The thesis argues, in lie main, for both a negative and positive agenda to Wittgenstein's rule-following remarks in both his Philosophical Investigations and Remarks on the foundations of Mathematics. The negative agenda is a sceptical agenda, different than as conceived by Kripke, that is destructive of a realist account of rules and contends that the correct application of a rule is not fully determined in an understanding of the rule. In addition to these consequences, this negative agenda opens Wittgenstein to Dummett's charge of radical conventionalism. These negative consequences are left unresolved by Kripke's sceptical solution and, notably, are wrongly assessed by those that dissent from a sceptical reading. The positive agenda builds on these negative considerations arguing that although there is no determination in the understanding of a rule of what will count as a correct application in so far unconsidered situations, we are still able to follow a rule correctly.
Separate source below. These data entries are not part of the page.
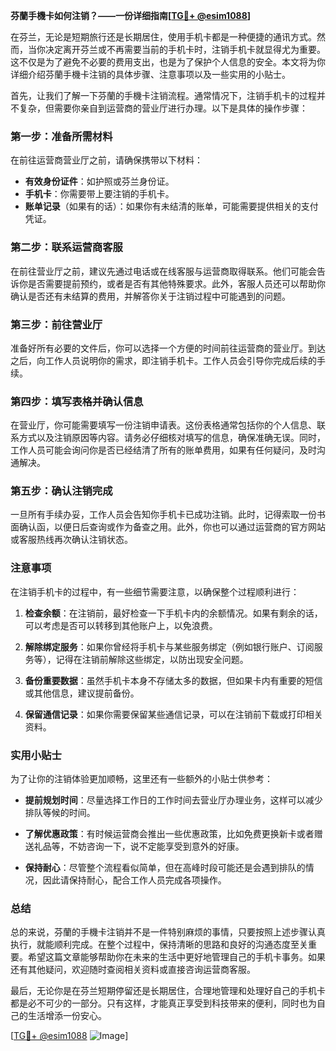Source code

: **芬蘭手機卡如何注销？——一份详细指南[[TG💪+ @esim1088](https://t.me/s/esim1088)]**

在芬兰，无论是短期旅行还是长期居住，使用手机卡都是一种便捷的通讯方式。然而，当你决定离开芬兰或不再需要当前的手机卡时，注销手机卡就显得尤为重要。这不仅是为了避免不必要的费用支出，也是为了保护个人信息的安全。本文将为你详细介绍芬蘭手機卡注销的具体步骤、注意事项以及一些实用的小贴士。

首先，让我们了解一下芬蘭的手機卡注销流程。通常情况下，注销手机卡的过程并不复杂，但需要你亲自到运营商的营业厅进行办理。以下是具体的操作步骤：

### 第一步：准备所需材料

在前往运营商营业厅之前，请确保携带以下材料：
- **有效身份证件**：如护照或芬兰身份证。
- **手机卡**：你需要带上要注销的手机卡。
- **账单记录**（如果有的话）：如果你有未结清的账单，可能需要提供相关的支付凭证。

### 第二步：联系运营商客服

在前往营业厅之前，建议先通过电话或在线客服与运营商取得联系。他们可能会告诉你是否需要提前预约，或者是否有其他特殊要求。此外，客服人员还可以帮助你确认是否还有未结算的费用，并解答你关于注销过程中可能遇到的问题。

### 第三步：前往营业厅

准备好所有必要的文件后，你可以选择一个方便的时间前往运营商的营业厅。到达之后，向工作人员说明你的需求，即注销手机卡。工作人员会引导你完成后续的手续。

### 第四步：填写表格并确认信息

在营业厅，你可能需要填写一份注销申请表。这份表格通常包括你的个人信息、联系方式以及注销原因等内容。请务必仔细核对填写的信息，确保准确无误。同时，工作人员可能会询问你是否已经结清了所有的账单费用，如果有任何疑问，及时沟通解决。

### 第五步：确认注销完成

一旦所有手续办妥，工作人员会告知你手机卡已成功注销。此时，记得索取一份书面确认函，以便日后查询或作为备查之用。此外，你也可以通过运营商的官方网站或客服热线再次确认注销状态。

### 注意事项

在注销手机卡的过程中，有一些细节需要注意，以确保整个过程顺利进行：

1. **检查余额**：在注销前，最好检查一下手机卡内的余额情况。如果有剩余的话，可以考虑是否可以转移到其他账户上，以免浪费。
   
2. **解除绑定服务**：如果你曾经将手机卡与某些服务绑定（例如银行账户、订阅服务等），记得在注销前解除这些绑定，以防出现安全问题。

3. **备份重要数据**：虽然手机卡本身不存储太多的数据，但如果卡内有重要的短信或其他信息，建议提前备份。

4. **保留通信记录**：如果你需要保留某些通信记录，可以在注销前下载或打印相关资料。

### 实用小贴士

为了让你的注销体验更加顺畅，这里还有一些额外的小贴士供参考：

- **提前规划时间**：尽量选择工作日的工作时间去营业厅办理业务，这样可以减少排队等候的时间。
  
- **了解优惠政策**：有时候运营商会推出一些优惠政策，比如免费更换新卡或者赠送礼品等，不妨咨询一下，说不定能享受到意外的好康。

- **保持耐心**：尽管整个流程看似简单，但在高峰时段可能还是会遇到排队的情况，因此请保持耐心，配合工作人员完成各项操作。

### 总结

总的来说，芬蘭的手機卡注销并不是一件特别麻烦的事情，只要按照上述步骤认真执行，就能顺利完成。在整个过程中，保持清晰的思路和良好的沟通态度至关重要。希望这篇文章能够帮助你在未来的生活中更好地管理自己的手机卡事务。如果还有其他疑问，欢迎随时查阅相关资料或直接咨询运营商客服。

最后，无论你是在芬兰短期停留还是长期居住，合理地管理和处理好自己的手机卡都是必不可少的一部分。只有这样，才能真正享受到科技带来的便利，同时也为自己的生活增添一份安心。

[[TG💪+ @esim1088](https://t.me/s/esim1088) ![Image](https://i.postimg.cc/4NQfJmqS/Snipaste-2025-05-13-00-14-12.png)]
This seems to involve an epistemic leap, from an underdetermined understanding to a determinate application, and, in respect of this appearance, involves what Wittgenstein calls following a rule "blindly" in an epistemic sense. Developing this view, of following a rule blindly, involves developing an account of an alternative rational response to rule instruction, one that need not involve a role for interpreting or inferring, but all the same allows for correctness in rule application in virtue of enabling agreement in rule application.